2. Sample size used for the test set and the data provenance: Not applicable. These are non-clinical (mechanical, material, biological) tests, not studies involving patient data or test sets in the context of AI/ML. The "test set" would refer to the physical devices and components subjected to the various laboratory tests. The provenance is the manufacturer's internal testing.
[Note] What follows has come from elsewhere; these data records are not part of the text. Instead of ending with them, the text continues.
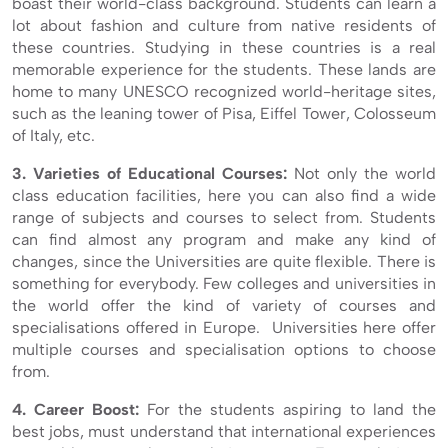
boast their world-class background. Students can learn a
lot about fashion and culture from native residents of
these countries. Studying in these countries is a real
memorable experience for the students. These lands are
home to many UNESCO recognized world-heritage sites,
such as the leaning tower of Pisa, Eiffel Tower, Colosseum
of Italy, etc.
3. Varieties of Educational Courses:
Not only the world
class education facilities, here you can also find a wide
range of subjects and courses to select from. Students
can find almost any program and make any kind of
changes, since the Universities are quite flexible. There is
something for everybody. Few colleges and universities in
the world offer the kind of variety of courses and
specialisations offered in Europe. Universities here offer
multiple courses and specialisation options to choose
from.
4. Career Boost:
For the students aspiring to land the
best jobs, must understand that international experiences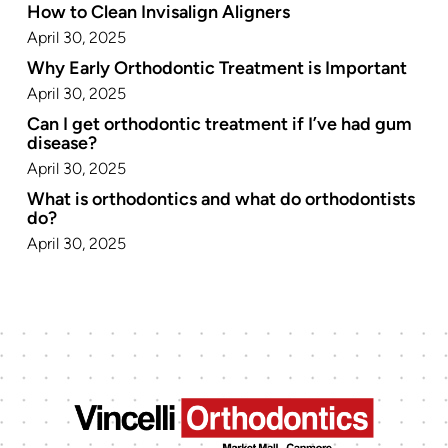
How to Clean Invisalign Aligners
April 30, 2025
Why Early Orthodontic Treatment is Important
April 30, 2025
Can I get orthodontic treatment if I’ve had gum
disease?
April 30, 2025
What is orthodontics and what do orthodontists
do?
April 30, 2025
3. Number of experts used to establish the ground truth for the test set and the qualifications of those experts: Not applicable. Ground truth for these types of tests is established by engineering specifications, material standards, and validated testing protocols, not by expert medical review.

4. Adjudication method: Not applicable. This concept is relevant for clinical studies or studies using human interpretation (e.g., radiological reads), not for non-clinical mechanical or material testing.

5. If a multi-reader multi-case (MRMC) comparative effectiveness study was done: No. This is not an AI-assisted device; it's a physical intramedullary nail.

6. If a standalone (i.e., algorithm only without human-in-the-loop performance) was done: No. This is not an algorithmic device.

7. The type of ground truth used: For non-clinical tests, the "ground truth" is typically defined by:

   • Engineering Specifications: Design tolerances, material properties.
   • Industry Standards: Adherence to standards like ISO 11137-2 (sterilization), ISO 10993-1 (biocompatibility), ASTM F136-13 (material), ASTM F543-17 (fatigue), ASTM F1264-16 (fatigue), ISO 6475 (torsional properties).
   • Benchmarking against predicate devices: Performance (e.g., stiffness, strength) is compared to that of existing, legally marketed devices.

8. The sample size for the training set: Not applicable. This is not a machine learning device.

9. How the ground truth for the training set was established: Not applicable.